WL#1040: Dealing safely when "disk full" when writing to the binlog

Affects: Server-4.1   —   Status: Un-Assigned   —   Priority: Medium

A customer complained about the binlog being corrupted because the partition it
was on became full.
We want to deal gracefully with such errors.
Presently in case of binlog write error, the master prints nothing (from what I
have seen), and it will try to write the next statements.
[It prints something (to .err) only when it cannot create a binary log, and then
it stops binlogging.]

Nothing is reported to the user, and if the problem was temporary (imagine a
huge temporary file) then maybe the next statements will be written so there
will be a gap but the user will not notice it.

Note that other logs, like the general query log, do print an error if they fail
to write, which is a little better. However, the server will still try to write
to this log, so there could still be a gap.

As the binary log (this stands for the relay log too) is the most critical log
MySQL has, it should not have the worst error handling ;)

Note that an error is reported when mysqld cannot flush the binlog cache to the
binlog (so people using transactions are luckier than others here).

In case of write error in the binlog, the partially written statement will cause
an error on the slave (the slave threads will stop).


A model can be how MyISAM handles disk full ("How MySQL Handles a Full Disk" in
the manual); it's just a flag MY_WAIT_IF_FULL to pass to my_write().

So there are several solutions:
1) if disk full, do like MyISAM: wait until not full (because maybe
replication&backup is more important than uptime); that's a MY_WAIT_IF_FULL to
pass to my_write() in the relevant places. This will automatically write some
error messages. The thread can be killed (i.e. the wait can be aborted) by the
user, like for MyISAM; but in that case the binlog should be closed (to avoid gaps).
2) or if disk full, do not wait (because maybe uptime is more important than
replication&backup), just go ahead but CLOSE the binary log so that it is not
used anymore (to avoid gaps).

There is a consensus that 1) should be default and 2) an option.

1) is now WL#2335.


And what if the thread gets killed in 1), or if 2) was used; i.e. what if the
binlog ends up with an incomplete event? It would be nice if when the master
gets a write error to binlog, it seeks back to the last good pos (so it needs to
tell() the file before writing to it, slowdown...) and truncates the file (TODO:
check if all exotic OSes we support can do that, I remember seeing a comment
somewhere that some don't :( ).
A susbstitute for truncation could be, when you get a write error:
- try to write 5 zeros after the last good event
- when a thread later attempts to read the event at this position, if it sees
  * 0 and EOF: seek to end of binlog (and switch to next binlog)
  * 00 and EOF, 000 and EOF, 0000 and EOF: same
  * 00000 (whatever follows): this is for sure not a good event (fifth 0 means
event type 0 i.e. "unknown") so seek to the end.

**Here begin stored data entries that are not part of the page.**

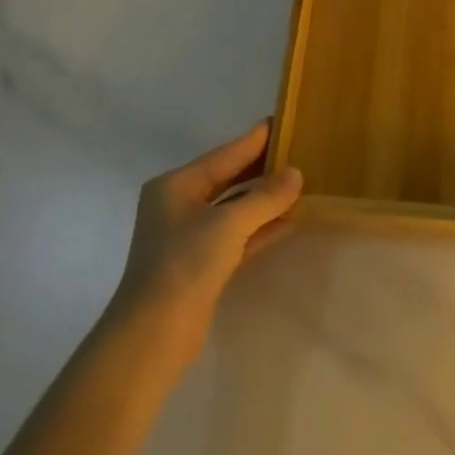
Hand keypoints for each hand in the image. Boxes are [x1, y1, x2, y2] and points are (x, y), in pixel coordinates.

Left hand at [106, 121, 302, 364]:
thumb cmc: (185, 264)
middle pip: (229, 179)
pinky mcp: (202, 264)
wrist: (153, 335)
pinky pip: (238, 235)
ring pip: (235, 208)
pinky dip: (261, 227)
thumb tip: (296, 174)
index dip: (254, 140)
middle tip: (298, 150)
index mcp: (176, 185)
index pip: (224, 154)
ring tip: (300, 183)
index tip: (281, 120)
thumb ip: (265, 197)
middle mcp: (179, 205)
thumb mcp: (228, 224)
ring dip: (265, 199)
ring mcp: (190, 236)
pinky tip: (290, 220)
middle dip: (262, 169)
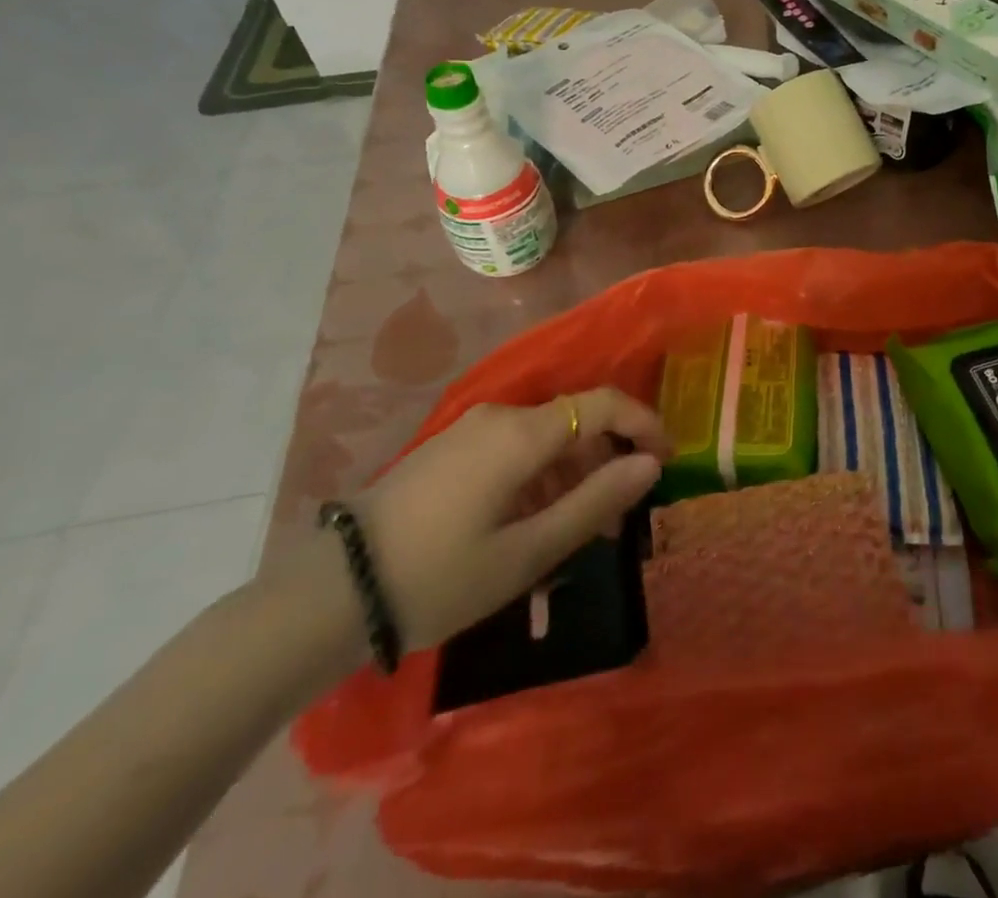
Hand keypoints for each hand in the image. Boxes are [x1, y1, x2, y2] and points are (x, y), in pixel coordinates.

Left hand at [349, 388, 670, 649]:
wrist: (331, 594)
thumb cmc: (440, 576)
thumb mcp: (528, 551)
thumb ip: (596, 501)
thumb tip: (649, 464)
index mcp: (522, 433)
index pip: (602, 403)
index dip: (643, 423)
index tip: (666, 459)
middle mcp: (499, 417)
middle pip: (574, 422)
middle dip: (607, 461)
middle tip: (620, 518)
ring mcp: (469, 432)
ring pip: (544, 439)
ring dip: (573, 476)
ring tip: (581, 533)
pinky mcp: (449, 451)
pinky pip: (514, 451)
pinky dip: (540, 479)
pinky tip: (534, 526)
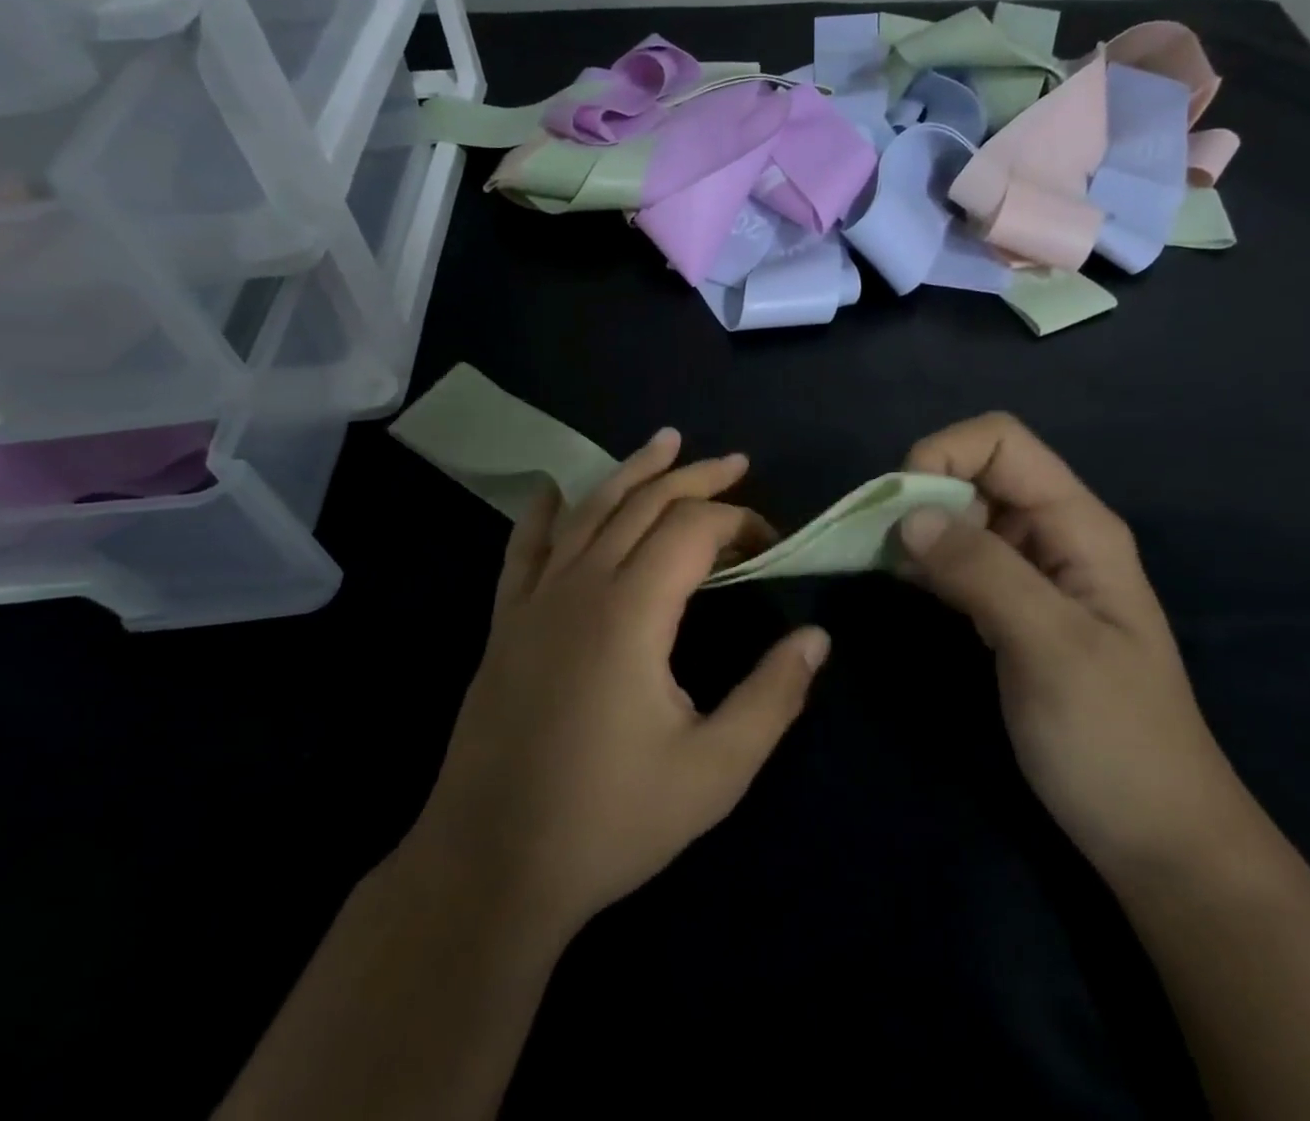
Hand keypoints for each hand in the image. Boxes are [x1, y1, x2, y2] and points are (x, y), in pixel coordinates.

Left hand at [407, 428, 829, 938]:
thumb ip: (772, 697)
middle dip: (694, 479)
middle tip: (735, 463)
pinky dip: (544, 513)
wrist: (491, 866)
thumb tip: (818, 639)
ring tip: (665, 442)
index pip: (693, 530)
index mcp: (632, 611)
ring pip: (589, 511)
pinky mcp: (504, 622)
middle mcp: (581, 586)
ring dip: (631, 473)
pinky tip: (553, 490)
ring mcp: (534, 600)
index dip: (739, 522)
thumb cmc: (610, 821)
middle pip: (643, 505)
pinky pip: (525, 549)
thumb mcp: (713, 771)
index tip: (772, 543)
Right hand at [897, 414, 1252, 877]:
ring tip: (880, 562)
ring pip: (961, 515)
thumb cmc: (1114, 739)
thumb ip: (982, 571)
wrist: (1156, 837)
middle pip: (975, 471)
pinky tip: (901, 583)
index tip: (902, 511)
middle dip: (921, 491)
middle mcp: (1052, 535)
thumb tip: (908, 515)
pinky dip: (923, 560)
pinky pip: (958, 559)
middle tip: (880, 543)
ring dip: (916, 526)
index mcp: (1077, 525)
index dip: (944, 455)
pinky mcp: (1009, 608)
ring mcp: (1031, 572)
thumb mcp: (1051, 648)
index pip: (1000, 442)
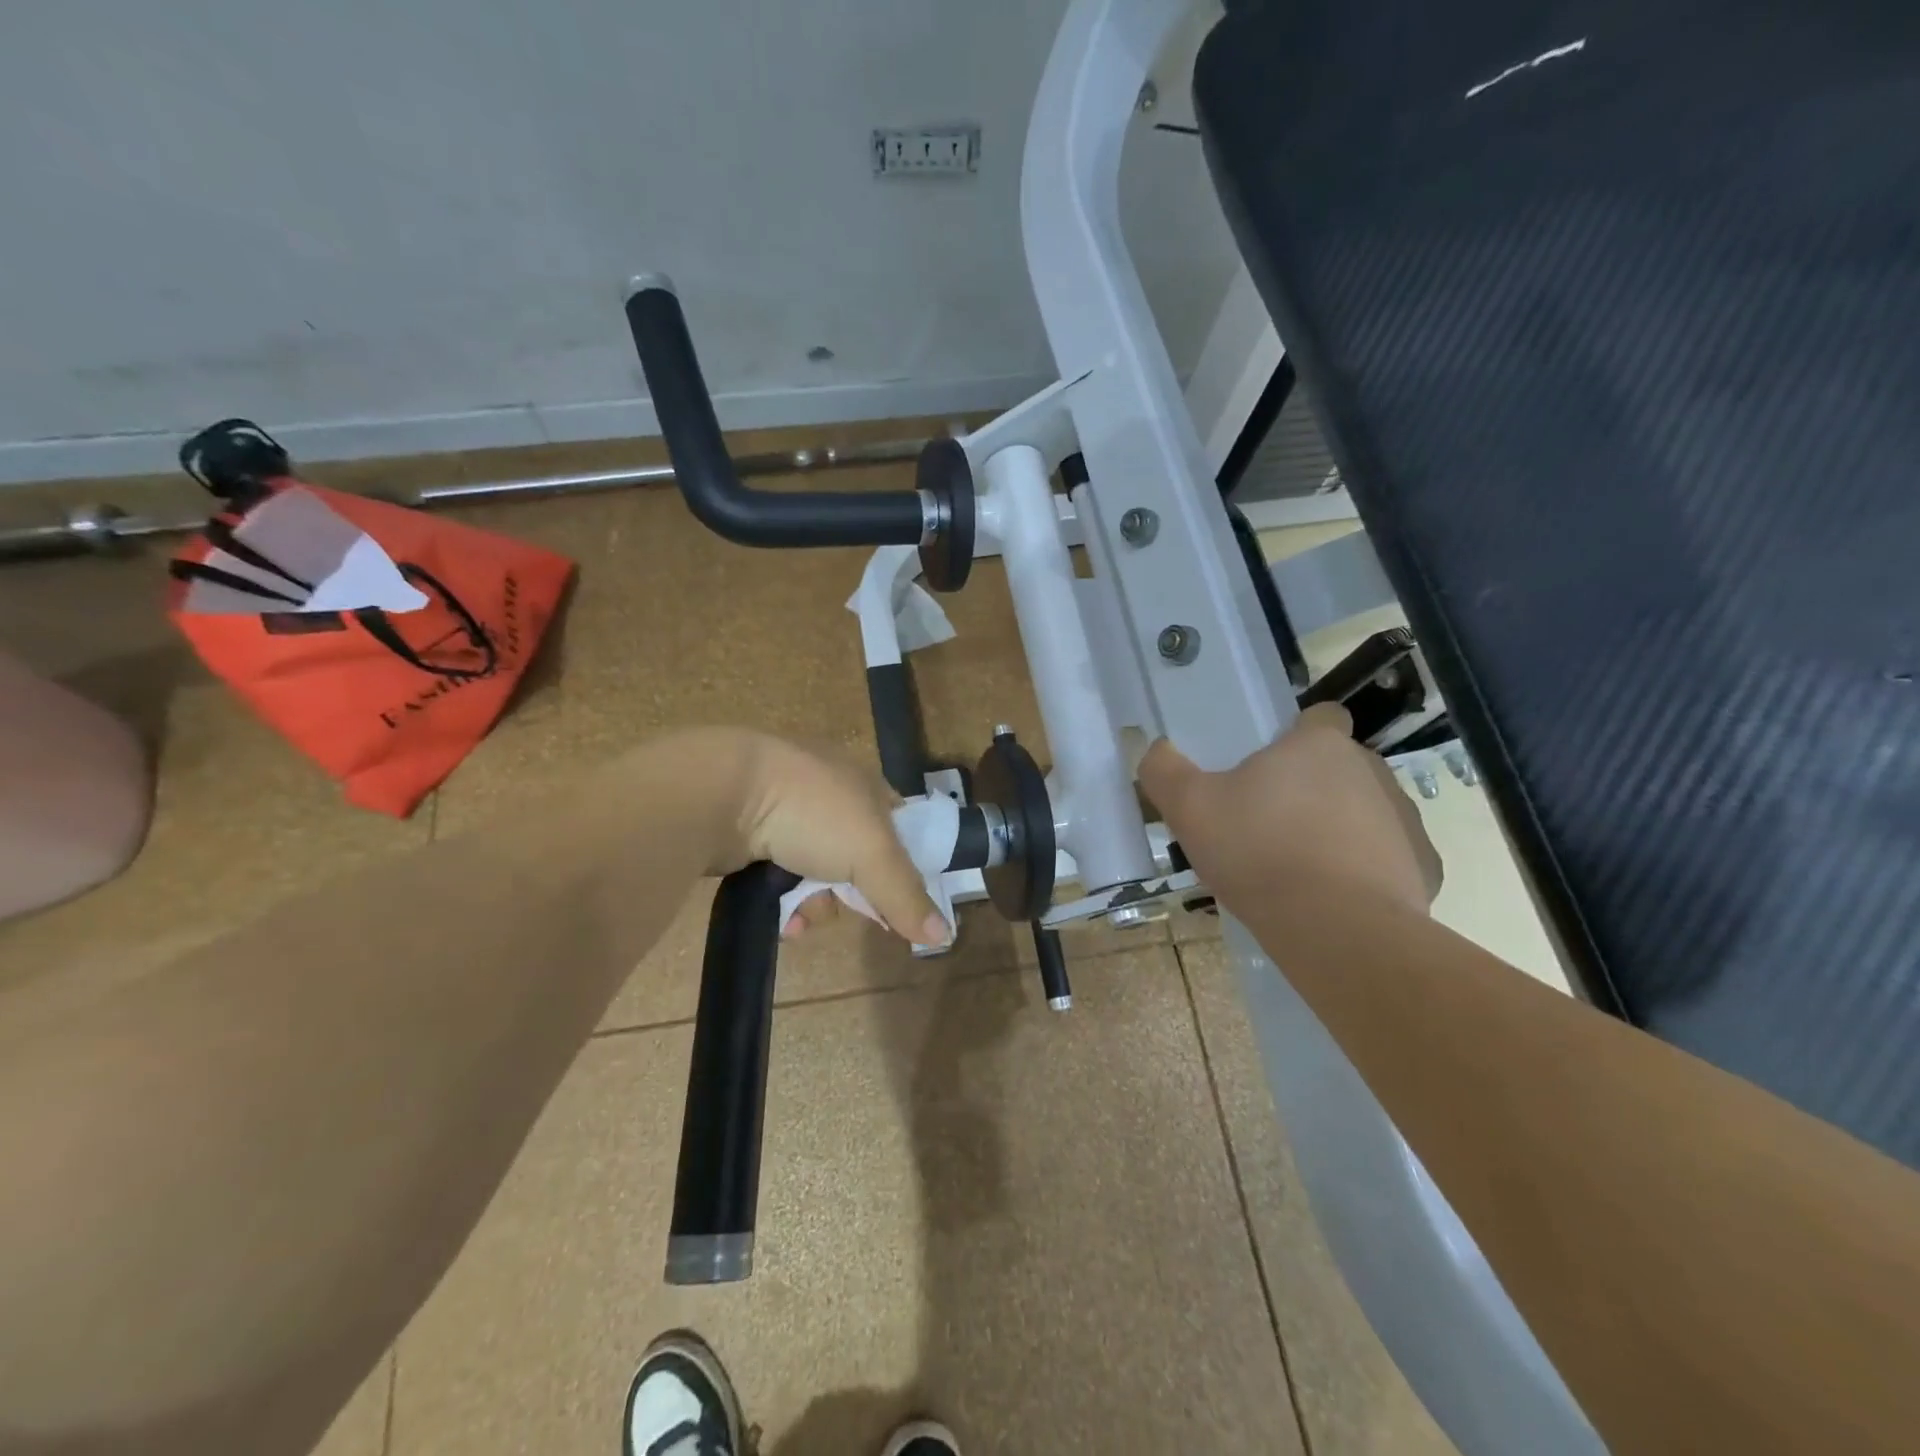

BUT this is not enough, because the binlog corruption may come from a master
brutal shutdown (no time to detect the problem and truncate it). So you have to
detect it AT RESTART. A way could be to have known separators between events.
Also it is possible to detect problems (we have the event len in the event) and
act accordingly (presently we say "this event is corrupted" and stop, maybe we
could seek to the end instead?).
This is somewhat related to a wish from an important customer: even if the
binlog is written well, there could be a problem during the commit in InnoDB, so
rollback will occur at restart, so we want to cut the binlog (remove the rolled
back queries), so we need to durably keep track of the last good position (we
thought of storing it safely in the InnoDB datafile).


 1. BUG#45449: SQL thread crashes on disk full
 2. BUG#32228: A disk full makes binary log corrupt.